Eval decay: do the golden test cases become stale quickly because the domain evolves (e.g., literature in a fast-moving research area)?
Owner stability: is there a realistic succession path if the current owner leaves?

An agent with high dependency volatility and a single owner who is likely to move on within a year has a high maintenance cost regardless of its value. The factory should surface this before the build decision, not after.

Keeping the portfolio healthy¶

A healthy portfolio has roughly these properties:

Every agent has a named owner who has reviewed it within the last quarter.
No dependency accounts for more than 40% of the portfolio.
The ratio of agents under active development to agents in steady-state maintenance is low enough that the Reviewer and Safety Lead are not bottlenecked.
The retirement rate is nonzero — at least some agents are retired each year as needs change.

Reviewing the portfolio as a whole, rather than agent by agent, should be a regular practice.
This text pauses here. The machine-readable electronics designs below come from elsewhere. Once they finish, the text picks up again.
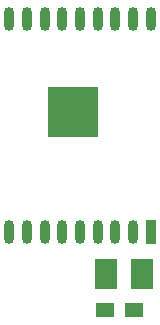
<source format=gbp>
%TF.GenerationSoftware,KiCad,Pcbnew,(2017-11-08 revision cd21218)-HEAD*%
%TF.CreationDate,2018-01-31T17:48:04+02:00*%
%TF.ProjectId,esp8266_uno,657370383236365F756E6F2E6B696361,rev?*%
%TF.SameCoordinates,Original*%
%TF.FileFunction,Paste,Bot*%
%TF.FilePolarity,Positive*%
%FSLAX46Y46*%
G04 Gerber Fmt 4.6, Leading zero omitted, Abs format (unit mm)*
G04 Created by KiCad (PCBNEW (2017-11-08 revision cd21218)-HEAD) date Wed Jan 31 17:48:04 2018*
%MOMM*%
%LPD*%
G01*
G04 APERTURE LIST*
%ADD10R,1.500000X1.250000*%
%ADD11R,1.950000X2.500000*%
%ADD12O,0.900000X2.000000*%
%ADD13R,0.900000X2.000000*%
%ADD14R,4.300000X4.300000*%
G04 APERTURE END LIST*
D10*
X168803000Y-127508000D03*
X171303000Y-127508000D03*
D11*
X171959000Y-124460000D03*
X168909000Y-124460000D03*
D12*
X160720000Y-102904000D03*
X160720000Y-120904000D03*
D13*
X172720000Y-120904000D03*
D12*
X171220000Y-120904000D03*
X169720000Y-120904000D03*
X168220000Y-120904000D03*
X166720000Y-120904000D03*
X165220000Y-120904000D03*
X163720000Y-120904000D03*
X162220000Y-120904000D03*
X162220000Y-102904000D03*
X163720000Y-102904000D03*
X165220000Y-102904000D03*
X166720000Y-102904000D03*
X168220000Y-102904000D03*
X169720000Y-102904000D03*
X171220000Y-102904000D03*
X172720000Y-102904000D03*
D14*
X166140000Y-110784000D03*
M02*

</source>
A quarterly portfolio review meeting with the Sponsor present is the minimum cadence.

How to retire agents¶

Retirement is a first-class operation in the factory. It is not the same as disabling an agent. Retirement means:

The owner confirms the agent is no longer needed or no longer meeting its standard.
Any dependencies the agent held (API credentials, data access, compute allocations) are revoked.
The prompt pack and eval suite are archived with the retirement date and reason, so they can be referenced if a similar agent is proposed in the future.
The maintenance log is closed with a final entry.

The triggers that should prompt a retirement evaluation are: the underlying platform has deprecated the features the agent relies on; the agent has failed its quarterly eval two consecutive times without a clear remediation path; the owner has left and no successor has accepted ownership; or usage has dropped to near zero for two consecutive quarters.

Retirement is not a failure. A portfolio that never retires agents is one that is not being managed honestly.